Paradise Lost: Reclaiming Destiny is as moving and satisfying an evening at the theatre as one could hope to experience. Having said that, I feel it is required to mention those talents not found performing: Niki Armato – Technical Director/Sound Designer, John E.D. Bass – Lighting Designer, Ashphord Jacoway – Costume Designer, Alysia Michelle James and Bernie Sirelson – Composers, Hannah Beavers – Video Installation Artist, and my personal favorite – Pamela Donohoo – Aerial Consultant.
At the center of Milton’s work is the concept of “The Fortunate Fall”; the philosophy that all that resulted from the fall of man – the redemption and salvation achieved through Christ – is a greater blessing than would have been his had man remained in a state of innocence within the garden.
In Book Twelve of Milton’s poem – before Michael expels them from the garden – Adam is shown the future that his sin will bring about as well as the coming of mankind’s “savior.”

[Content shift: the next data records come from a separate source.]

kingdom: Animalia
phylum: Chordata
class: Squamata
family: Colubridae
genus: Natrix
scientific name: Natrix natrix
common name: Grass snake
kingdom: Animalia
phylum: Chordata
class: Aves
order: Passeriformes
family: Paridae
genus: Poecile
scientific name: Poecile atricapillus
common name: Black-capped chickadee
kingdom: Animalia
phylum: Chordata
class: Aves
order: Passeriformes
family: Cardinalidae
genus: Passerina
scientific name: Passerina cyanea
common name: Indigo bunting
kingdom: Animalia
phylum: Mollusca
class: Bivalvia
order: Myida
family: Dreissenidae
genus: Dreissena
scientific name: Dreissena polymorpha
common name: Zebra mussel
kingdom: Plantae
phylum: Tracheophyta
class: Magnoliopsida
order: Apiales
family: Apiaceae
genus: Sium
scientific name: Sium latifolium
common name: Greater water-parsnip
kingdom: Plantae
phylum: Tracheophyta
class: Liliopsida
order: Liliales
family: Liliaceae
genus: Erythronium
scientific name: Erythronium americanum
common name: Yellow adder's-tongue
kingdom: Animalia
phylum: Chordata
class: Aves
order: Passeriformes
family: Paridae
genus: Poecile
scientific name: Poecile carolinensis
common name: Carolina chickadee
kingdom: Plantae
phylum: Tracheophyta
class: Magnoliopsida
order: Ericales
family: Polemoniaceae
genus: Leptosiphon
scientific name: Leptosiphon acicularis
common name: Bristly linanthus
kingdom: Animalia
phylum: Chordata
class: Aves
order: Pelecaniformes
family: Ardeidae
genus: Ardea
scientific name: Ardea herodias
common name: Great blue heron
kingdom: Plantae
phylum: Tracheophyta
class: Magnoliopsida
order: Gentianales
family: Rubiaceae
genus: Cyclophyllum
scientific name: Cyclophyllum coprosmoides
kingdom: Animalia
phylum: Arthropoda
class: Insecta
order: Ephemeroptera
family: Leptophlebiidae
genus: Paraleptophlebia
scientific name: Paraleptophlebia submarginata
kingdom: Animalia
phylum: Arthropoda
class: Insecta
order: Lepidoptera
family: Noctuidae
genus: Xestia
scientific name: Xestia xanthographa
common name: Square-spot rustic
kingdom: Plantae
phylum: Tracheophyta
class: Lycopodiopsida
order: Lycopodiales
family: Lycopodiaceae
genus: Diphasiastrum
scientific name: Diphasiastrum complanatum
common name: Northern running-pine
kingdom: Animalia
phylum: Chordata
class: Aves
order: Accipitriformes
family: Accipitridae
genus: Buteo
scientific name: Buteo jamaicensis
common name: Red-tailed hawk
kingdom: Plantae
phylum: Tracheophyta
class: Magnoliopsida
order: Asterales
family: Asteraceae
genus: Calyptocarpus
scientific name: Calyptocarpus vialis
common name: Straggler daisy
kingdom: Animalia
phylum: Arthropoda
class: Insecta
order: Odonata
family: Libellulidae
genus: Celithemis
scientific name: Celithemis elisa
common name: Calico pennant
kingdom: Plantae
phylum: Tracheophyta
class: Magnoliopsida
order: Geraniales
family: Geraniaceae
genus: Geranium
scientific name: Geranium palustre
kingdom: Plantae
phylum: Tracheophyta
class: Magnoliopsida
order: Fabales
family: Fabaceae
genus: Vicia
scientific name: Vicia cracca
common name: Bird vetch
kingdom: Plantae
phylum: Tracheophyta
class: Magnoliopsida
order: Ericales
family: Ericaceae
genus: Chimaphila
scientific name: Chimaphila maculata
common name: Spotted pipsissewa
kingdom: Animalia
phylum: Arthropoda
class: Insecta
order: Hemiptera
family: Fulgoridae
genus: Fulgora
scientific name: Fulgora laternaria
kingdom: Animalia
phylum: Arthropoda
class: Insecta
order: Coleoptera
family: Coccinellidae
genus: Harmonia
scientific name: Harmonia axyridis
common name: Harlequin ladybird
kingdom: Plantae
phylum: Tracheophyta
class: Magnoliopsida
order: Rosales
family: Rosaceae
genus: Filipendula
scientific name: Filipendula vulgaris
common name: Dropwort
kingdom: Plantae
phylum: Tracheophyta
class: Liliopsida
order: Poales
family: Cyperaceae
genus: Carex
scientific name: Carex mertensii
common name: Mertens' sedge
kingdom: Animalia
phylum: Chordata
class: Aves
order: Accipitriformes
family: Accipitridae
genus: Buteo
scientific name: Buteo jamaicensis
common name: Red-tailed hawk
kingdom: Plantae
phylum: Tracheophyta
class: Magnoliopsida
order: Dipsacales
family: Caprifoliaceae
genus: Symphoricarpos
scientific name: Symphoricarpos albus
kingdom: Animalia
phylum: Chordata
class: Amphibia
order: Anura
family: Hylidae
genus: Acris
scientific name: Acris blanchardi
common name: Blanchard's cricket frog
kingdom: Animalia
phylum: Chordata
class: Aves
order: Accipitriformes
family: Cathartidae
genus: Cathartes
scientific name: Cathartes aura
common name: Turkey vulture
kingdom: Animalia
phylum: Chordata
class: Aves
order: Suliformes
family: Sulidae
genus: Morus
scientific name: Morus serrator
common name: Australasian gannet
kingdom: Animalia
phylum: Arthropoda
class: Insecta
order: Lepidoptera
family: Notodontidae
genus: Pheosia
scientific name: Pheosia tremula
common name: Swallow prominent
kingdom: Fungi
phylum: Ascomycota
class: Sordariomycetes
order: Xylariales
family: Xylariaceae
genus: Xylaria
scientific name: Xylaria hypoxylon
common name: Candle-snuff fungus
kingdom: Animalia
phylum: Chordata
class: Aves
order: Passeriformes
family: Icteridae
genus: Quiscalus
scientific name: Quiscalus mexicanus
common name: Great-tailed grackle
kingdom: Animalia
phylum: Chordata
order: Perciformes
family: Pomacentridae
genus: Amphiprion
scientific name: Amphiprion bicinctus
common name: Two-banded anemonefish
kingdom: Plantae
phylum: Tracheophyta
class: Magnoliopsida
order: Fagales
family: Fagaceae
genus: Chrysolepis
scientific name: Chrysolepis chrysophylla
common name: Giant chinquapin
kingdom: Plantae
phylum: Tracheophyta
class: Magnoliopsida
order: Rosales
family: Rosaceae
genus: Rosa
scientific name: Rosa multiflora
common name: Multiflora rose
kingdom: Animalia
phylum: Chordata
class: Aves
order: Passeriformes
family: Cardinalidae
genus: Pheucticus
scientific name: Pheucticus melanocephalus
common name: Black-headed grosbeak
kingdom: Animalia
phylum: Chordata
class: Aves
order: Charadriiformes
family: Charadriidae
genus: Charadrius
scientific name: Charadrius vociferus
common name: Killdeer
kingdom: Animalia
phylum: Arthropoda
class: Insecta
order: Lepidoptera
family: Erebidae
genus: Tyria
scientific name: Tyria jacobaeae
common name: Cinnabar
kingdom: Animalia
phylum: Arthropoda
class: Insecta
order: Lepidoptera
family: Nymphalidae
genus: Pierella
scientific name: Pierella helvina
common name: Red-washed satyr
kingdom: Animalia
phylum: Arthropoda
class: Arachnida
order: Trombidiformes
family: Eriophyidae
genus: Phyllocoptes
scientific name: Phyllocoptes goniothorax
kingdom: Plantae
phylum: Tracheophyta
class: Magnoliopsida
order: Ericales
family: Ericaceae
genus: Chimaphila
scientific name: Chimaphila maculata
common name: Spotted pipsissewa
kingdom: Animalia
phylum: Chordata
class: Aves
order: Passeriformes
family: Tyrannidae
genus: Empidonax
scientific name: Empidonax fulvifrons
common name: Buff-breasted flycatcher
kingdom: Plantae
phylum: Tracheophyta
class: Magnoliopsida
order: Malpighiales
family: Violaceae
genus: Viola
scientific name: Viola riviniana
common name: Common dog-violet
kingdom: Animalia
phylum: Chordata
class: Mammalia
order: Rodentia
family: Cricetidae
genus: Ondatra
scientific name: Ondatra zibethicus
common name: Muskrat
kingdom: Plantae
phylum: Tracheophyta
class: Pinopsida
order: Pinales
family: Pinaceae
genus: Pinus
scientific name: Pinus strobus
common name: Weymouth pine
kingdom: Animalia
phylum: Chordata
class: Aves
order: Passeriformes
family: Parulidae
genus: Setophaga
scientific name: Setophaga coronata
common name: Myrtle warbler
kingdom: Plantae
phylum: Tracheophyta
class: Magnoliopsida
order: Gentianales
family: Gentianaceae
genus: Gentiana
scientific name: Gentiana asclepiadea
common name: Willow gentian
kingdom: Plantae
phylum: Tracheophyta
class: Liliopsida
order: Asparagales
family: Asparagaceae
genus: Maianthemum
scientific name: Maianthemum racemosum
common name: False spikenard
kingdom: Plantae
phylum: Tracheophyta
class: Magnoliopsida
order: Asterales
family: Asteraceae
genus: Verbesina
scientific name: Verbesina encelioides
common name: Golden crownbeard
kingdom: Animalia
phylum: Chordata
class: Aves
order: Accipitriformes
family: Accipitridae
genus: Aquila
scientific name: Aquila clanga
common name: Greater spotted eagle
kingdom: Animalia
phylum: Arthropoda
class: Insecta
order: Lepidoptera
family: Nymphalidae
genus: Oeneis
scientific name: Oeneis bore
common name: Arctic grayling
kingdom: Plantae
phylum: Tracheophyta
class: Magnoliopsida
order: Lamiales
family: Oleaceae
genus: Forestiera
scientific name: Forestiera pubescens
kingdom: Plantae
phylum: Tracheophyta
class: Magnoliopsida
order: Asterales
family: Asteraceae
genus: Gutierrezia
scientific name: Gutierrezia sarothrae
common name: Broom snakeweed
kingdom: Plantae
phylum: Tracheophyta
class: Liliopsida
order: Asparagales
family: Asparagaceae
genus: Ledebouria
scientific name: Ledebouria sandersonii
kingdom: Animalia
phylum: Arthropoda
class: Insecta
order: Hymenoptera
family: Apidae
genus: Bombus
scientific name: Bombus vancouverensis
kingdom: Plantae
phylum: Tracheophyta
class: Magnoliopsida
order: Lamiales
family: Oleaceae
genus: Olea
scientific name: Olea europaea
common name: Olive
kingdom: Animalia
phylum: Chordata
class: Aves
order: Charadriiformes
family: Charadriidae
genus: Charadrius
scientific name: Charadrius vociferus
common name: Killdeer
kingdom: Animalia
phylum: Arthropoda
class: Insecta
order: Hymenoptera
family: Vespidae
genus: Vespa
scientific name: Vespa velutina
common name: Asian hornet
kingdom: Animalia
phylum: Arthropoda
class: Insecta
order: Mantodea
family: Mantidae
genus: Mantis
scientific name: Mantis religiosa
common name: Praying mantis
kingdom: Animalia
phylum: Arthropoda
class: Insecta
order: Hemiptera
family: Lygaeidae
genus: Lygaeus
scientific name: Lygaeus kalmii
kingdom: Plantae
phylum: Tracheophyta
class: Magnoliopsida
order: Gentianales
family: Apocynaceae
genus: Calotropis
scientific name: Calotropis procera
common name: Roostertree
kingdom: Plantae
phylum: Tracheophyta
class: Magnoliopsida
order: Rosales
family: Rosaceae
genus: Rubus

Here again, the NMA production seems to diverge from their source material. In the final vision shown on the stage of Paradise Lost: Reclaiming Destiny, one finds little hope presented; what there is, is the image of Adam and Eve facing the future together. Perhaps this is NMA’s idea of Paradise Regained.
What is not disputable at the end of the evening however, is that The Not Man Apart Physical Theatre Ensemble is one of the more exciting companies gracing the stages of L.A. and one whose efforts should not be missed.